── Data segment
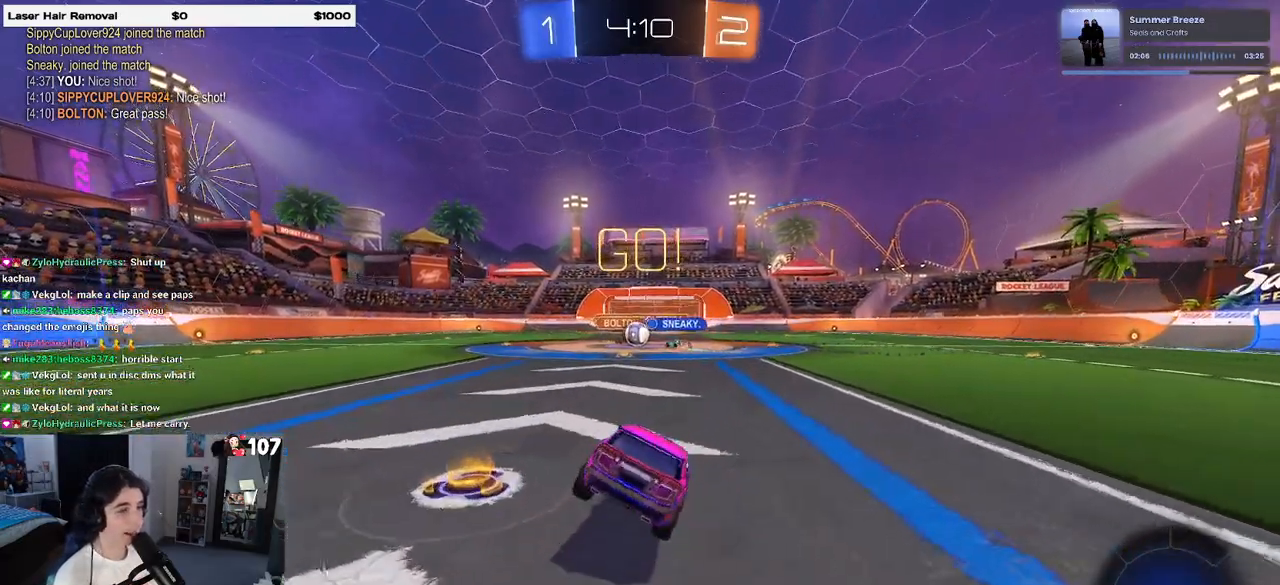
{"buttons": [], "left_stick": "left", "right_stick": "center", "events": [[367, "left_stick", "left"]]}
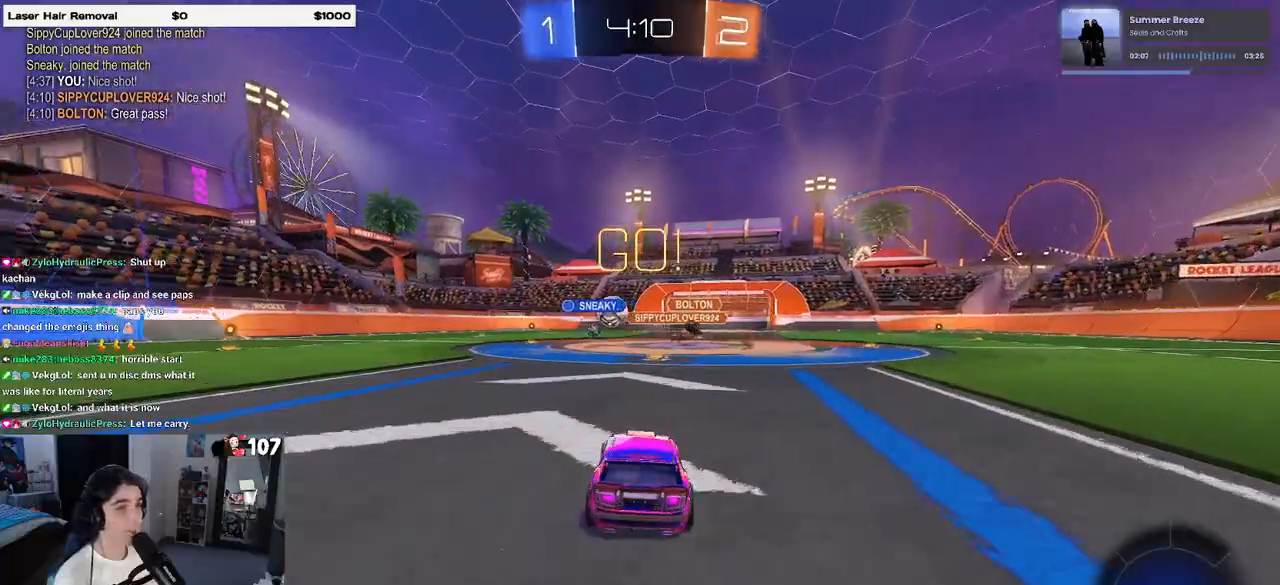
{"buttons": ["R1"], "left_stick": "left", "right_stick": "center", "events": [[367, "R1", "down"]]}
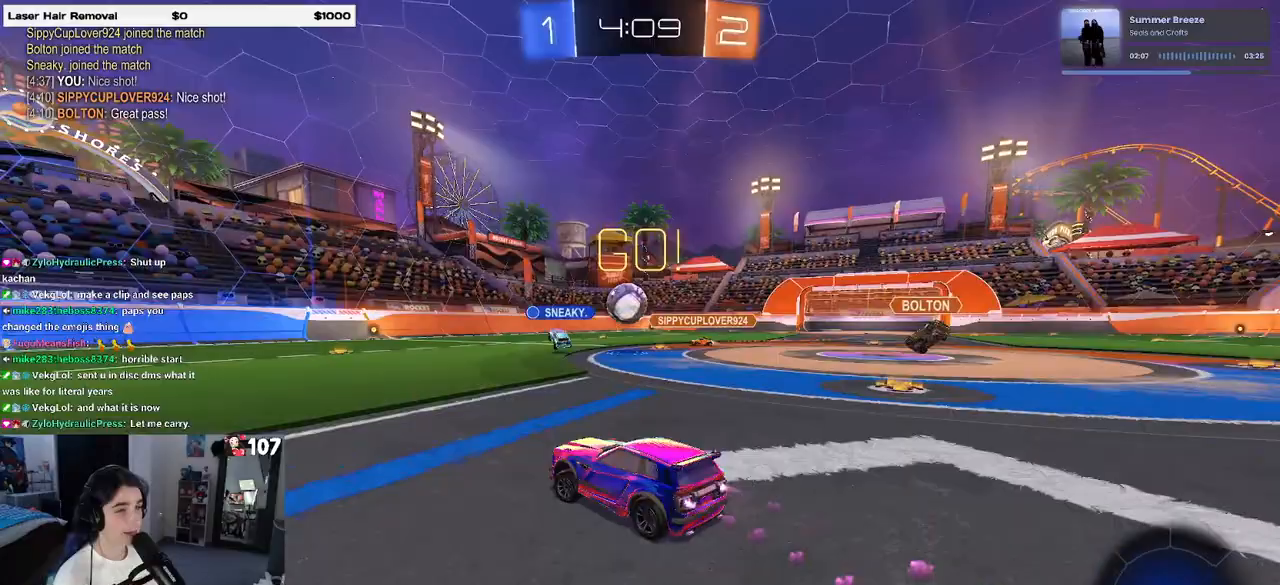
{"buttons": ["R1"], "left_stick": "center", "right_stick": "center", "events": [[417, "left_stick", "center"]]}
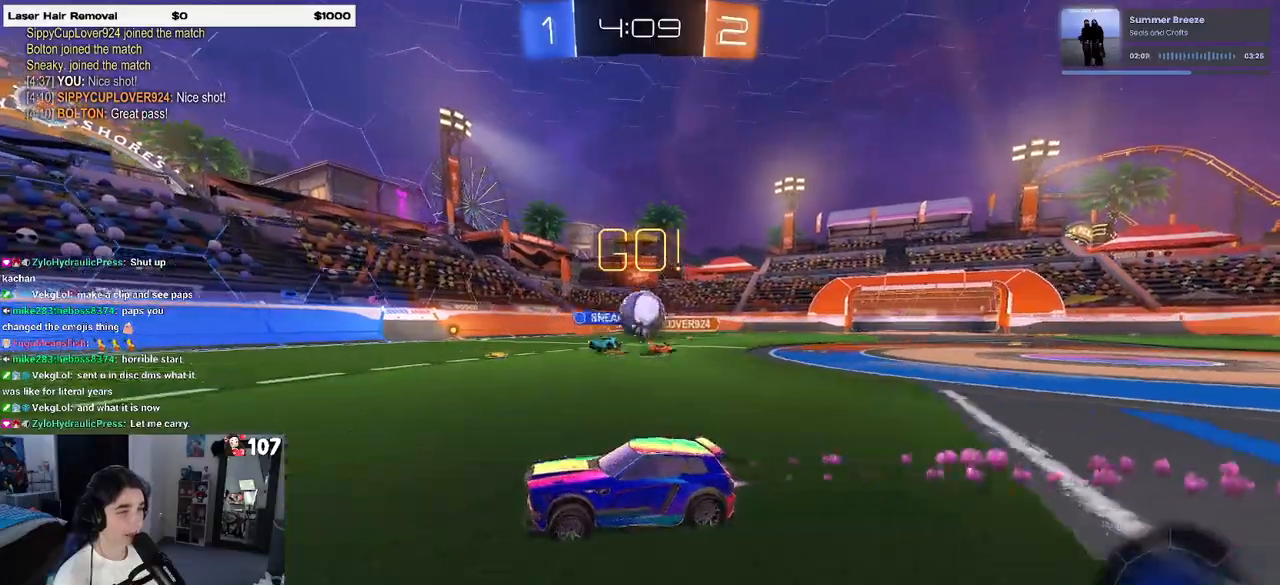
{"buttons": ["R1"], "left_stick": "center", "right_stick": "center", "events": [[367, "TRIANGLE", "down"], [367, "left_stick", "left"], [467, "TRIANGLE", "up"], [500, "left_stick", "center"]]}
────
* Problem *
All the material above must be copied exactly, and no picture belongs in the copy.

* Exercise solution *
{"buttons": [], "left_stick": "left", "right_stick": "center", "events": [[367, "left_stick", "left"]]}
{"buttons": ["R1"], "left_stick": "left", "right_stick": "center", "events": [[367, "R1", "down"]]}
{"buttons": ["R1"], "left_stick": "center", "right_stick": "center", "events": [[417, "left_stick", "center"]]}
{"buttons": ["R1"], "left_stick": "center", "right_stick": "center", "events": [[367, "TRIANGLE", "down"], [367, "left_stick", "left"], [467, "TRIANGLE", "up"], [500, "left_stick", "center"]]}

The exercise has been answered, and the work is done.